### PROBLEM REQUIREMENTS
Your answer should consist of the lines in the following data that contain "berada".

### INFORMATION
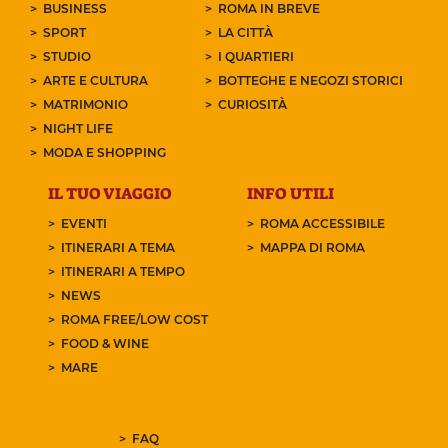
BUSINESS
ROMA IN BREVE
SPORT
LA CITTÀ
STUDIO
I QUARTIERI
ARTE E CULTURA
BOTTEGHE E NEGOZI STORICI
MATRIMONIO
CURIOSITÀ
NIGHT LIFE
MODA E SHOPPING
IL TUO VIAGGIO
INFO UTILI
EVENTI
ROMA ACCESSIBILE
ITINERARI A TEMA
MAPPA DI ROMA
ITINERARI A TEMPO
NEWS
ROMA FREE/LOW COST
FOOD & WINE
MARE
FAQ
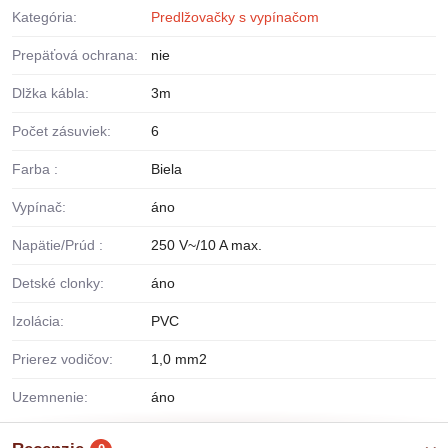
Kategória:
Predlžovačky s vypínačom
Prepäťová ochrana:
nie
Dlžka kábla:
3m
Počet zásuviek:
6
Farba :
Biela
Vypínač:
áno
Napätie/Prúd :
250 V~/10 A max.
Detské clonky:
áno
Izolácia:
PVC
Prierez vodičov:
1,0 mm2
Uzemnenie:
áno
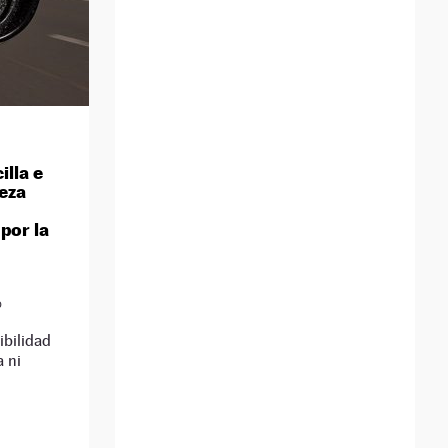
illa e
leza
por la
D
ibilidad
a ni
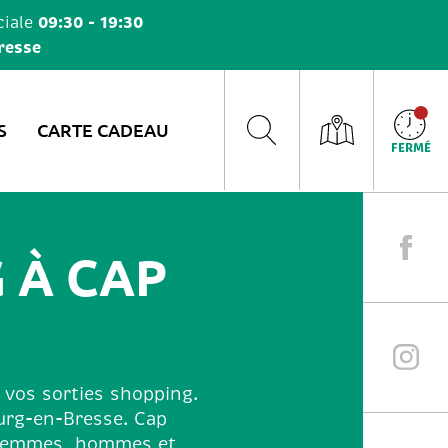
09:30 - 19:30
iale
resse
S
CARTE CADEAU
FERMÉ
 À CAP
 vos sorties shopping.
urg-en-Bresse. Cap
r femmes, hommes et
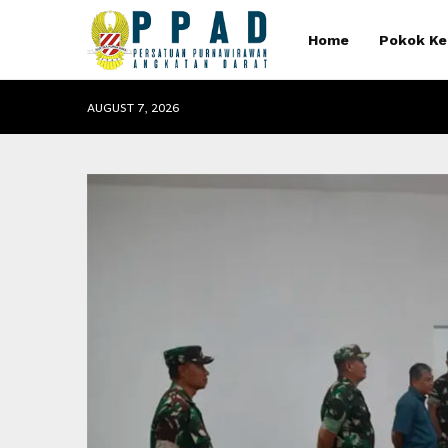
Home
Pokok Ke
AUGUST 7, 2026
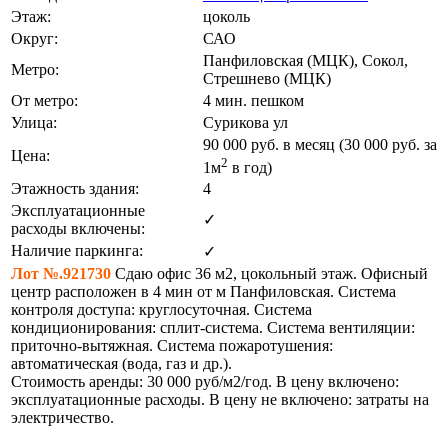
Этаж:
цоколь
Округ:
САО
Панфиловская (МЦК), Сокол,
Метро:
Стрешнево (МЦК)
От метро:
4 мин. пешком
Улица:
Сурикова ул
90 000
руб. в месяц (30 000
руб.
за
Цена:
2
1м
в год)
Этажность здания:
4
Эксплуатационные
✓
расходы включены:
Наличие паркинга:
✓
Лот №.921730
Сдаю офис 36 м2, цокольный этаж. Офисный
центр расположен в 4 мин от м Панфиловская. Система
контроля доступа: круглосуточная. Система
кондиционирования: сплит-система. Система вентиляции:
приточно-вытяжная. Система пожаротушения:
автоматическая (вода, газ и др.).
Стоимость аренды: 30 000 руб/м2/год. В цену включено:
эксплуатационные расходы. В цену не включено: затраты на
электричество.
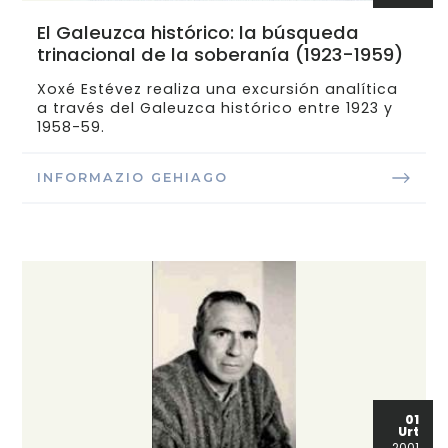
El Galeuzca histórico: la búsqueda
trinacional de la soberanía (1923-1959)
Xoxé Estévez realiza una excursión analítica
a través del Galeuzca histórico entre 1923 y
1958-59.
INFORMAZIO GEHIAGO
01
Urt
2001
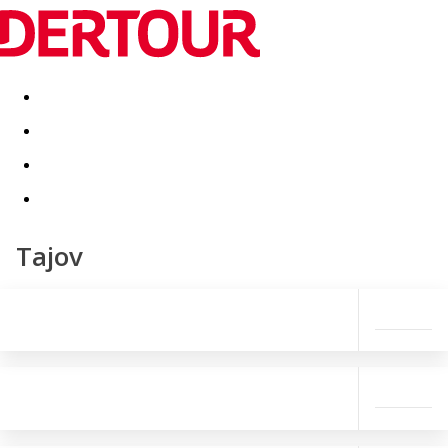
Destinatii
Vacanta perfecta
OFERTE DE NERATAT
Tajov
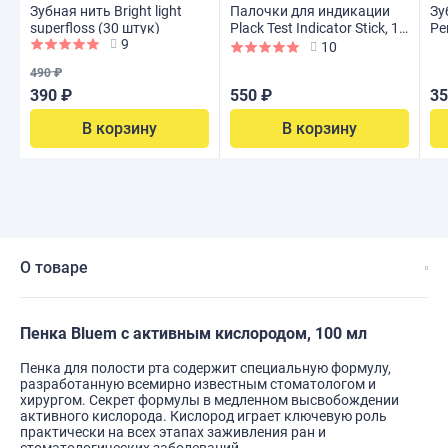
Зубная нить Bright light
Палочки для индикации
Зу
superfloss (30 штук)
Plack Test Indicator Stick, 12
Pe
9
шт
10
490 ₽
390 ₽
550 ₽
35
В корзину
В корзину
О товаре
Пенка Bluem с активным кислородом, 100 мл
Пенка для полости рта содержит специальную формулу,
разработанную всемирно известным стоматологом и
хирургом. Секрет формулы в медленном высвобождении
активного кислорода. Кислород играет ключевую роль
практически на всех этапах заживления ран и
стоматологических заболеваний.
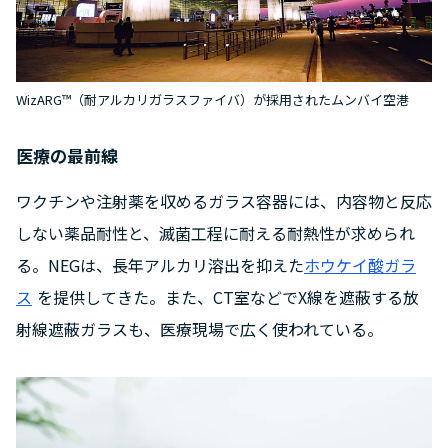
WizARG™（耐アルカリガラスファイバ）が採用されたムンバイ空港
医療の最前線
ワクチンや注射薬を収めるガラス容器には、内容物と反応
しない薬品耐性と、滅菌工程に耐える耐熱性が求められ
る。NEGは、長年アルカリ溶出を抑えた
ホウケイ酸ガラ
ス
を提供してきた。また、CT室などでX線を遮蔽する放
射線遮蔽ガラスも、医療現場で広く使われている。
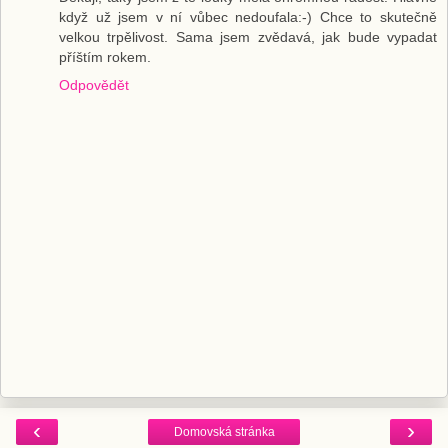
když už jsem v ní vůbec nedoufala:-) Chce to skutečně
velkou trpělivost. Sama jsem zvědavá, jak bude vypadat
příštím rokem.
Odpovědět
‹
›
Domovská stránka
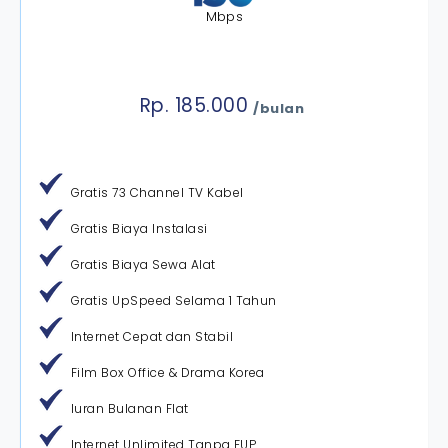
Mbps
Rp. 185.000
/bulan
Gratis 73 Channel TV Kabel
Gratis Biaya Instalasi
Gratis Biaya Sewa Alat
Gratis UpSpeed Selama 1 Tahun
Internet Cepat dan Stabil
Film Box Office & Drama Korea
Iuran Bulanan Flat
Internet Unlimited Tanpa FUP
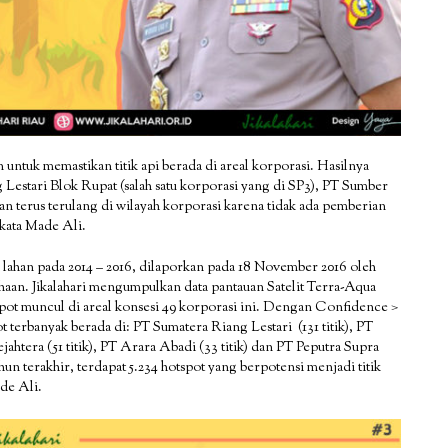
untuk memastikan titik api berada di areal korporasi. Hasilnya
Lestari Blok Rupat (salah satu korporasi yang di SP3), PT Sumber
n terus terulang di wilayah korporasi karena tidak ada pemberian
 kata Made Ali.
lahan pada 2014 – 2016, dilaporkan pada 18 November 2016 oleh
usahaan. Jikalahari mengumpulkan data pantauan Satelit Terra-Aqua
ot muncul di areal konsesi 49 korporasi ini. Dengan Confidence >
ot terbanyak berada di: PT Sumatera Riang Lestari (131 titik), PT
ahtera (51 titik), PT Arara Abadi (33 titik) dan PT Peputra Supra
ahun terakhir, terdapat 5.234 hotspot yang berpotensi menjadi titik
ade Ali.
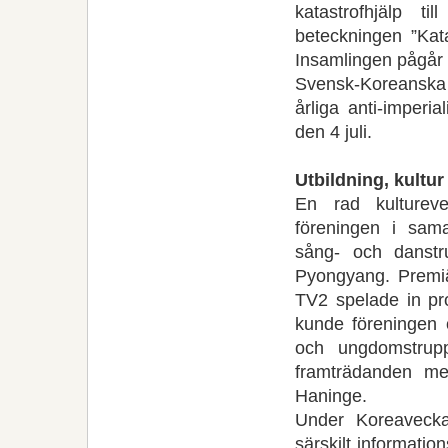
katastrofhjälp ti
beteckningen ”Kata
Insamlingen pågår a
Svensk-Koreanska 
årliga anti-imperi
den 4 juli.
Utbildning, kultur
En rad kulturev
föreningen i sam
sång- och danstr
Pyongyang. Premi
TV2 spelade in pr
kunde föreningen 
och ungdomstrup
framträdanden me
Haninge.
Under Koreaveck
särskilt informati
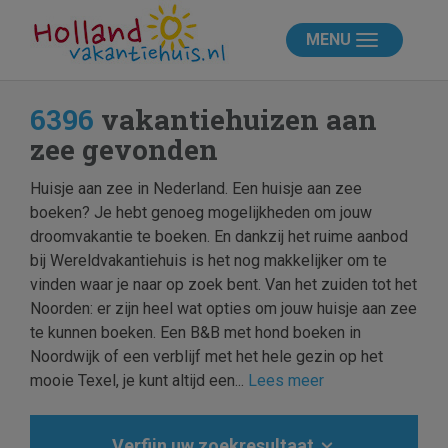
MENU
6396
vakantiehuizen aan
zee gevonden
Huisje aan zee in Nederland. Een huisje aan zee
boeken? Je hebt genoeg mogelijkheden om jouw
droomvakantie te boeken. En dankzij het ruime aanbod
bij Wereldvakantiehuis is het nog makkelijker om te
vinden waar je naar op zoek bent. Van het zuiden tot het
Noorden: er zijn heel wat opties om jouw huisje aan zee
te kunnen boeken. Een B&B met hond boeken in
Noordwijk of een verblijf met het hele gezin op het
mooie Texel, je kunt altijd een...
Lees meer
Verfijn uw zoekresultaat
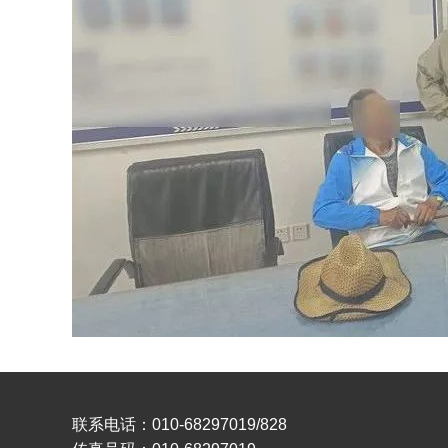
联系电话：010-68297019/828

### ANSWER FOR THIS EXERCISE
untuk memastikan titik api berada di areal korporasi. Hasilnya
ot terbanyak berada di: PT Sumatera Riang Lestari (131 titik), PT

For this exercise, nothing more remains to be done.